# Best Moving company to the USA??



## JustJonno (Feb 17, 2009)

Me, my partner and my two kids are moving next july to Ohio.. My dad is sponsoring us for a GC etc so that side of things is covered.
My question is about the moving companies people used.. So far the only one i've found that seems to be worth their salts is Robinsons International, has anyone used them before and would recommend them? or is there another company that comes highly recommended by people on here?
We're not moving much, just personals and a few bits like the PC and that.. but we're still getting quoted near £750 for the move door to door, is that about right?

Hope ppl can help, this is daunting enough thinking about the logistics of the move let alone the cost! anything to help keep costs down would be good!

Thanks!

Jonno


----------



## AmandaL (Feb 20, 2009)

I know how you feel, my Husband and I are moving to California in April through a work transfer (so we haven't had the hassle with the visas, as his work are taking care of all of that) and I have contacted dozens of Removals Companies. 

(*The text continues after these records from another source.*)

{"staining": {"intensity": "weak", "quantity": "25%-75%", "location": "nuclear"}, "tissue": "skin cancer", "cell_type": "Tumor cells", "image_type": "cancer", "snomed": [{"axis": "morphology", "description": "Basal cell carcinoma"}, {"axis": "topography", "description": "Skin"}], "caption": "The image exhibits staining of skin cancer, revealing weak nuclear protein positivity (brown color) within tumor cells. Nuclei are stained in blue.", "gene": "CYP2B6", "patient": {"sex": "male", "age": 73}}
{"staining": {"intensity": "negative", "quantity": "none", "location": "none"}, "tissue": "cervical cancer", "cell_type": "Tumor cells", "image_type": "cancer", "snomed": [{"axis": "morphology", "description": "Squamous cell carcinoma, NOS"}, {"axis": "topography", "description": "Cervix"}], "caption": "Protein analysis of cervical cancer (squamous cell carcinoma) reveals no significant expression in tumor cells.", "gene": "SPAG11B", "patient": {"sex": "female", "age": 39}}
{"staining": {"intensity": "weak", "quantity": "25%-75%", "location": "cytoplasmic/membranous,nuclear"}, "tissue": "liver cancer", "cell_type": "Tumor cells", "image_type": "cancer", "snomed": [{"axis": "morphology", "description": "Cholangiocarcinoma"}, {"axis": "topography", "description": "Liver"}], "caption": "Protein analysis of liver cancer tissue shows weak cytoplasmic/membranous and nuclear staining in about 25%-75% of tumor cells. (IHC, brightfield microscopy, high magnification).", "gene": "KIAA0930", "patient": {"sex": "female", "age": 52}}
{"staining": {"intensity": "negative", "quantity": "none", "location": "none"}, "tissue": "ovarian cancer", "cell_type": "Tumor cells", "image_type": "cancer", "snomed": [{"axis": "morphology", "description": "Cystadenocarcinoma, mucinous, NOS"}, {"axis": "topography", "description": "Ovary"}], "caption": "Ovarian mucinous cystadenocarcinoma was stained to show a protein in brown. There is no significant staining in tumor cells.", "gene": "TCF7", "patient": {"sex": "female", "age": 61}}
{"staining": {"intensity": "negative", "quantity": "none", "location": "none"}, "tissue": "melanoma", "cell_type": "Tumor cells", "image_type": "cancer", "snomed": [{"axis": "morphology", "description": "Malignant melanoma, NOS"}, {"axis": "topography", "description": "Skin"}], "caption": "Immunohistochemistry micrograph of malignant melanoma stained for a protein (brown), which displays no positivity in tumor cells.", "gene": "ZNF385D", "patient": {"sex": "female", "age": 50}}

The best advise I can offer is go to FIDI (Network of International Movers) on fidi dot com and get someone round to survey your stuff. Once you know volumes, you can send to all companies for an accurate quote. FYI, we are taking 280 cubic feet and we have had quotes ranging from £1400 to £2100 DR/DR. I'm probably going to go with DOREE BONNER INTERNATIONAL. 
Hope it helps.


----------



## Ann M (Feb 26, 2009)

JustJonno said:


> Me, my partner and my two kids are moving next july to Ohio.. My dad is sponsoring us for a GC etc so that side of things is covered.
> My question is about the moving companies people used.. So far the only one i've found that seems to be worth their salts is Robinsons International, has anyone used them before and would recommend them? or is there another company that comes highly recommended by people on here?
> We're not moving much, just personals and a few bits like the PC and that.. but we're still getting quoted near £750 for the move door to door, is that about right?
> 
> ...


Hello,
I moved to Ohio, about 1 hr from cincinatti in June 2008 from Darlington, Co Durham UK and I used Robinsons International from Darlington, they were superb! They came to my house and packed everything, we did nothing but to tell them what we wanted to go, nothing was too much trouble and when it came to completing the forms, they were so helpful. I too, was panicing and they mangaed to aleviate my fears.
When the contents arrived in the USA, they were all safe, no breakages and no damages to fragile items, it took approx 9 weeks from them parcelling everything up.
It cost approx £2500, that included a queensize bed and mattress, a very heavy reclining leather three piece suite and many more boxes.
I would thoroughly recommend them, i had several come to the house and they didnt come close to the price, the proffessionalism and the complete security and safety of Robinsons of Darlington.
Hope everything goes well, if you need any more help I can be contacted by email [email protected], incidentally my green card came today after 8 months of waiting!
Best of Luck
Ann Morgan


----------



## Kalina (Jan 9, 2009)

Hi, 

I recently (in Jan) had to organise packing and shipping of 4 cubic m from C Queensland to NY. 

I sent a request for quote to all companies mentioned above plus Allied Pickfords and Wridgways. (if you would like I can dig up the list and send it to you). 
I needed packing and handling of ALL paperwork both in Australia and in the US (full door to door), since I myself do not live in Australia. 

Three companies were able to offer both packing and shipping and handling of all paperwork . Of them the cheapest was Wridgways. 1800 USD for 4 cubic m. 

I am very pleased with the responsiveness of all 3, but Wridgways really were the best customer service and price. 

K


----------



## david_benhur (Jul 11, 2011)

are any one available for Van nuys. Can some one recommend me for movers from Van Nuys.


----------